Since both of us have our PhDs in American History – and we both have taught Women’s HIstory at one time or another (on top of our other courses) — this is a most wonderful acknowledgment of all the time we took to make sure as many women from as many multicultural backgrounds — and as many new documents (not merely retreads from past books) could be included.  Of course, we also have to thank the many professional editors at ABC-Clio who helped proof and copyedit and cull permissions for all that material. It truly was a team effort.

Women in American History named to ALA's 2018 list of Best Historical Materials

Dear Dr. Welch:

            I am writing as a representative of the Historical Materials Committee of the Reference and User Services Association, a division of the American Library Association.  It is my pleasure to inform you that your book, Women in American History: A Social, Political, and Cultural Encyclopedia and Document Collection, has been named to the 2018 list of Best Historical Materials. 

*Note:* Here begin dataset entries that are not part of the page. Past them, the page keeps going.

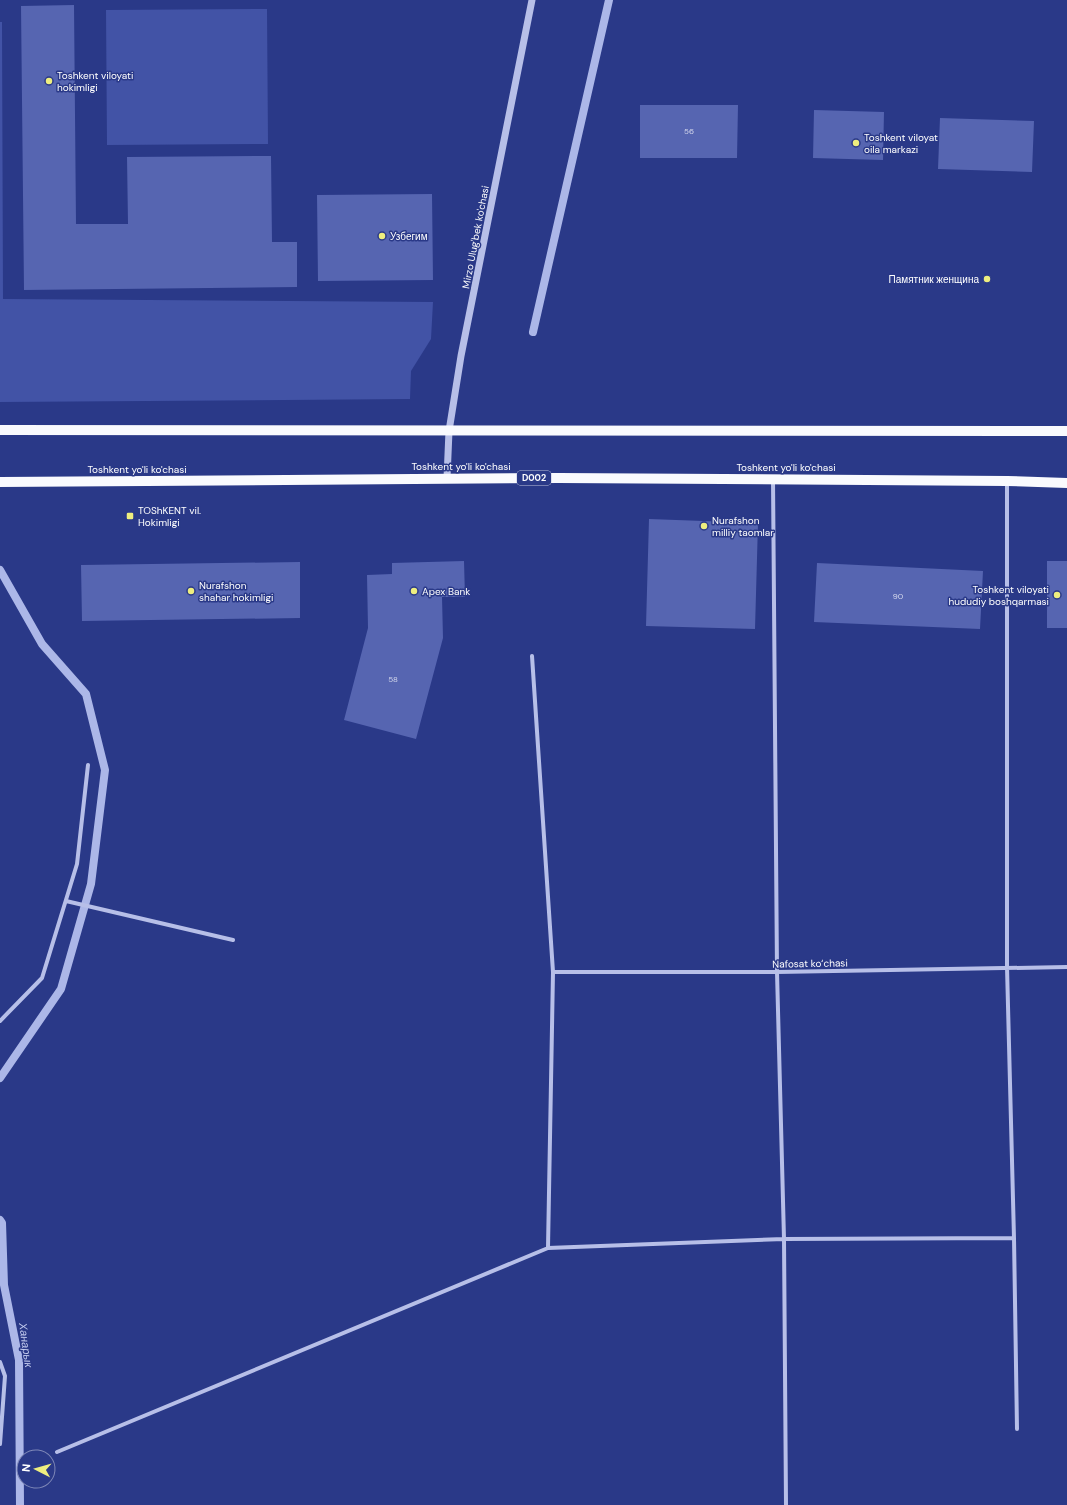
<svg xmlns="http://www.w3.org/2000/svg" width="1067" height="1505" viewBox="0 0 1067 1505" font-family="'DM Sans',sans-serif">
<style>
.green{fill:#4253a6}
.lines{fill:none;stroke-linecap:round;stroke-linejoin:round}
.stream{stroke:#acb7e8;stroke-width:8}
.building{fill:#5665b1}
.minor{stroke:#b7bfe8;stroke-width:4}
.tertiary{stroke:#b7bfe8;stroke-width:7}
.primary{stroke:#f9fafe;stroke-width:10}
.poi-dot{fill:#eeee7f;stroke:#2a3988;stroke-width:1.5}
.labels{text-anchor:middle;stroke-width:3;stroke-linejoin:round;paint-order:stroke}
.number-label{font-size:8px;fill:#d5d8ec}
.shield{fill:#2a3988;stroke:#bfc4db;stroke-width:1}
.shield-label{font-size:9px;font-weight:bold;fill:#fff}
.poi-label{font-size:10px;fill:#fff;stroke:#2a3988;text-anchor:start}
.street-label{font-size:10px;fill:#fff;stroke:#2a3988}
.water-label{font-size:11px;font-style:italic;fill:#c3cbef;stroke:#2a3988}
</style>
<rect width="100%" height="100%" fill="#2a3988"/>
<!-- green -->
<path class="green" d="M 267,9 L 268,144 L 107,145 L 106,10 Z
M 0,22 L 2,22 L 3,299 L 433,302 L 431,339 L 411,371 L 410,399 L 0,402 Z"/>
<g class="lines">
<!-- stream -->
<path class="stream" d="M 533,332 L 609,0
M 0,570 L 42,644 L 86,694 L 105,770 L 91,884 L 61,989 L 0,1078
M 0,1220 L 2,1223 L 4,1285 L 19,1360 L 20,1505"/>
</g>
<!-- building -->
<path class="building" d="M 74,5 L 76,224 L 128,224 L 127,157 L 271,156 L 272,242 L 297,242 L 297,287 L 24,290 L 21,6 Z
M 640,105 L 738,105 L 737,158 L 640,158 Z
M 814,110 L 884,112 L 883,160 L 813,158 Z
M 940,118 L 1034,121 L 1032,172 L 938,169 Z
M 432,194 L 433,280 L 318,281 L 317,195 Z
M 649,519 L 758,523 L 755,629 L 646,626 Z
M 464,561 L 465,597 L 442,597 L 443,638 L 416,739 L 344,720 L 368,628 L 367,575 L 392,574 L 392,563 Z
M 1047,561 L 1067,561 L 1067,628 L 1047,628 Z
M 300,562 L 300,618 L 82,621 L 81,565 Z
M 817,563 L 983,571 L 980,629 L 814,622 Z"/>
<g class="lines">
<!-- minor -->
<path class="minor" d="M 773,479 L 777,972 L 784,1239 L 786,1505
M 1007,482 L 1007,967 L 1014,1238 L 1017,1429
M 532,656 L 553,972 L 548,1248
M 66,901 L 233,940
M 553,972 L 777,972 L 1067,967
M 0,1021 L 42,978 L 77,864 L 88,765
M 0,1362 L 5,1376 L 0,1444
M 57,1452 L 548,1248 L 784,1239 L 1014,1238"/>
<!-- tertiary -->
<path class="tertiary" d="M 447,478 L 449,431 L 461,356 L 532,0"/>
<!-- primary -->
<path class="primary" d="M 0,430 L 1067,431
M 0,482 L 559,478 L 1007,481 L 1067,483"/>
</g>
<!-- markers -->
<g class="poi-dot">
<circle cx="49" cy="81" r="4"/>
<circle cx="856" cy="143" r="4"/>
<circle cx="382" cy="236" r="4"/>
<circle cx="987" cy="279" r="4"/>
<rect x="126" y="512" width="8" height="8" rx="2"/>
<circle cx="704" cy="526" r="4"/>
<circle cx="191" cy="591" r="4"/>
<circle cx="414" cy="591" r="4"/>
<circle cx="1057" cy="595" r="4"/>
</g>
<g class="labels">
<!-- number labels -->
<g class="number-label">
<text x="689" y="134">56</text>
<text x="898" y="599">90</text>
<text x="393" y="682">58</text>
</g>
<!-- shield labels -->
<rect class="shield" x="517" y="471" width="34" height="14" rx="3"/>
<g class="shield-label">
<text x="534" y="481">D002</text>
</g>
<!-- poi labels -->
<g class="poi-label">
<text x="57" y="79">Toshkent viloyati<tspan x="57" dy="12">hokimligi</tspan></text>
<text x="864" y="141">Toshkent viloyat<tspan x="864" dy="12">oila markazi</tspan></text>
<text x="390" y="240">Узбегим</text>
<text x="979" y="283" text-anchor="end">Памятник женщина</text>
<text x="138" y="514">TOShKENT vil.<tspan x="138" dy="12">Hokimligi</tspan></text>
<text x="712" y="524">Nurafshon<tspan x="712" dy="12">milliy taomlar</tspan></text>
<text x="199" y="589">Nurafshon<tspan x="199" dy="12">shahar hokimligi</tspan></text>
<text x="1049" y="593" text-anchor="end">Toshkent viloyati<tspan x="1049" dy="12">hududiy boshqarmasi</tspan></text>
<text x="422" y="595">Apex Bank</text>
</g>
<!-- street labels -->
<g class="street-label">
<text transform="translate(475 237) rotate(-79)" y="4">Mirzo Ulug'bek ko'chasi</text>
<text x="461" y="470">Toshkent yo'li ko'chasi</text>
<text x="786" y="471">Toshkent yo'li ko'chasi</text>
<text x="137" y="473">Toshkent yo'li ko'chasi</text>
<text transform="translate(810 963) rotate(-1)" y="4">Nafosat ko‘chasi</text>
</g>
<!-- water labels -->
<g class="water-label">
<text transform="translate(26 1345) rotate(82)" y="4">Ханарык</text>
</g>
</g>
<!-- north arrow -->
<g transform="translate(36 1469) rotate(276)"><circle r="19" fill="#2a3988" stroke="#7f88b8"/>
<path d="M0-3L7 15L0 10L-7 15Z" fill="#eeee7f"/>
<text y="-6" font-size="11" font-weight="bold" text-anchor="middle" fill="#ffffff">N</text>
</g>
</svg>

The list recognizes effectiveness in coverage of historical resources in all fields of history and promotes enhanced availability of historical works and information, and is published in Reference and User Services Quarterly (RUSQ).  These sources are selected by the Historical Materials committee that seeks to improve the usefulness of bibliographies, historical materials, and indexes in the field of history and shared among bibliographers, indexers, publishers, and professional associations.

Congratulations on your remarkable contributions to scholarly literature.